Periodo di conservazione dopo la preparazione della soluzione:
la stabilità chimico-fisica della soluzione preparata è stata dimostrata per 12 ore a 25 °C dopo ricostituzione con soluzione fisiologica allo 0,9 % e per 6 ore dopo ricostituzione con soluzione glucosata al 5 %. Dal punto di vista microbiologico, la soluzione ottenuta deve essere utilizzata immediatamente, salvo nei casi in cui la ricostituzione avvenga in condizioni controllate e asettiche, validate da metodi di conferma.
Condizioni di conservazione.
Conservare il flacone nella confezione esterna a temperatura non superiore a 25 ºC.

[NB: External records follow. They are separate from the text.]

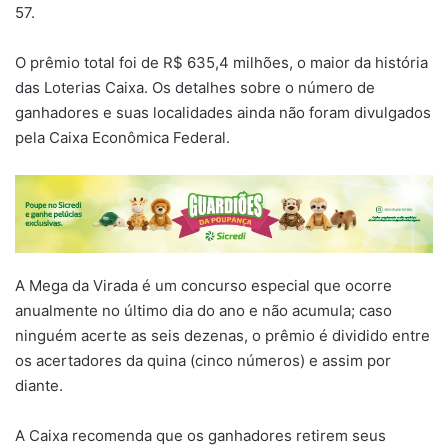
57.
O prêmio total foi de R$ 635,4 milhões, o maior da história
das Loterias Caixa. Os detalhes sobre o número de
ganhadores e suas localidades ainda não foram divulgados
pela Caixa Econômica Federal.
A Mega da Virada é um concurso especial que ocorre
anualmente no último dia do ano e não acumula; caso
ninguém acerte as seis dezenas, o prêmio é dividido entre
os acertadores da quina (cinco números) e assim por
diante.
A Caixa recomenda que os ganhadores retirem seus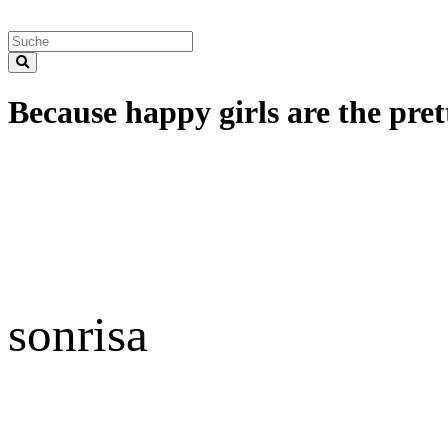
Because happy girls are the prett
sonrisa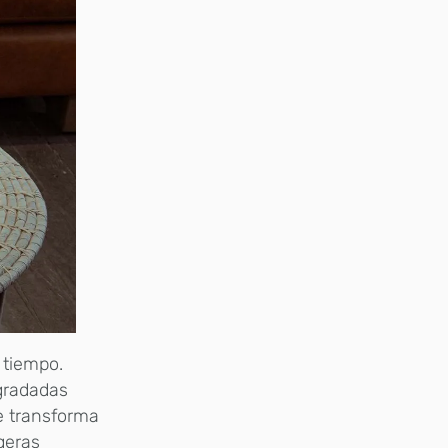
 tiempo.
egradadas
e transforma
geras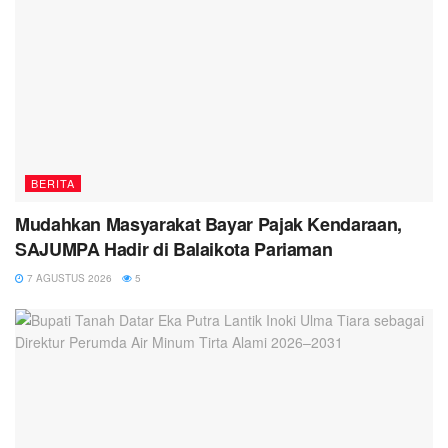
BERITA
Mudahkan Masyarakat Bayar Pajak Kendaraan,
SAJUMPA Hadir di Balaikota Pariaman
7 AGUSTUS 2026
5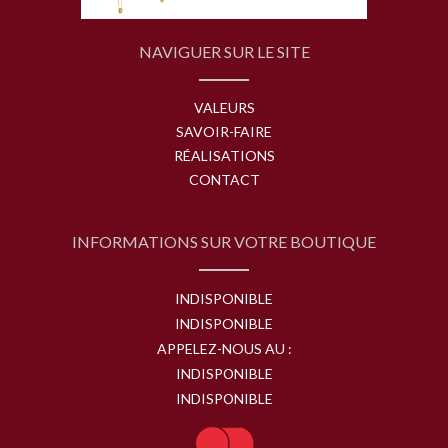
NAVIGUER SUR LE SITE
VALEURS
SAVOIR-FAIRE
RÉALISATIONS
CONTACT
INFORMATIONS SUR VOTRE BOUTIQUE
INDISPONIBLE
INDISPONIBLE
APPELEZ-NOUS AU :
INDISPONIBLE
INDISPONIBLE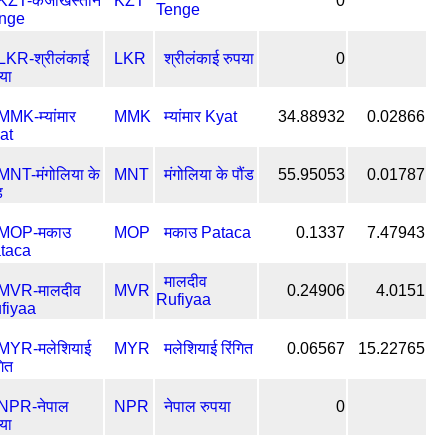
KZT
0
Tenge
LKR
श्रीलंकाई रुपया
0
MMK
म्यांमार Kyat
34.88932
0.02866
MNT
मंगोलिया के पौंड
55.95053
0.01787
MOP
मकाउ Pataca
0.1337
7.47943
मालदीव
MVR
0.24906
4.0151
Rufiyaa
MYR
मलेशियाई रिंगित
0.06567
15.22765
NPR
नेपाल रुपया
0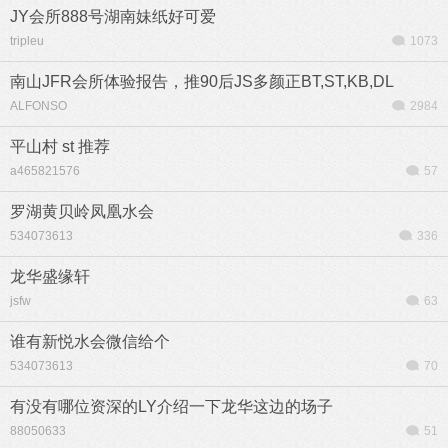
JY会所888号湖南妹纸好可爱
tripleu
1073
南山JFR会所体验报告，推90后JS多颜正BT,ST,KB,DL
ALFONSO
2984
平山村 st 推荐
a465821576
57
罗湖黄贝岭凤凰水会
534073613
336
龙华盛缘轩
jsfw
63
谁有新悦水会微信给个
534073613
70
有没有哪位资深的LY介绍一下龙华这边的场子
88050633
51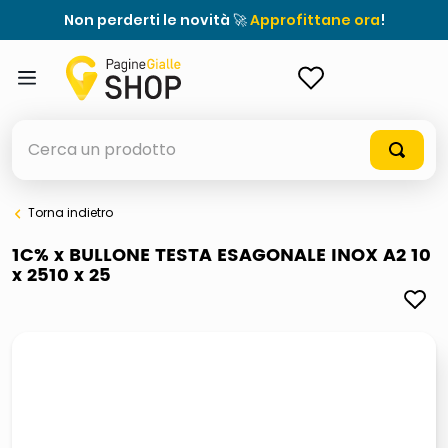
Non perderti le novità 🚀
Approfittane ora
!
ACCEDI
Cerca un prodotto
Torna indietro
elenchi telefonici
1C% x BULLONE TESTA ESAGONALE INOX A2 10
x 2510 x 25
meme
porta tv
elenco
ombrelloni
lucidatrice pavimenti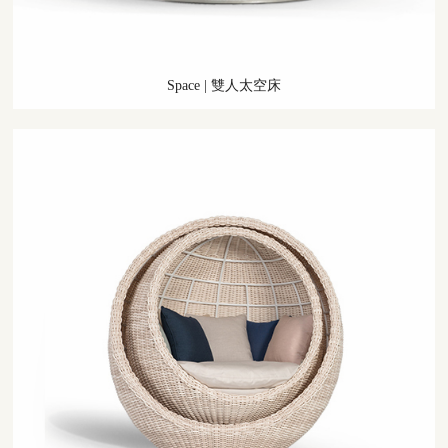
Space
|
雙人太空床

Tenere fuori dalla portata dei bambini.
Incompatibilità. Questo medicinale non deve essere miscelato con altri solventi diversi da quelli indicati nella sezione «Modalità di somministrazione e posologia».
Confezione.
1 o 10 flaconi per confezione.
Categoria di vendita. Sotto prescrizione medica.
Produttore.
Sofarimex – Industria Chimica e Farmaceutica, S.A.
Sofarimex – Industria Quimica e Farmaceutica, S.A.
Indirizzo del produttore e sede operativa.
Av. das Industrias – Alto do Colaride, Cacem, 2735-213, Portogallo
Av. das Industrias – Alto do Colaride, Cacem, 2735-213, Portugal.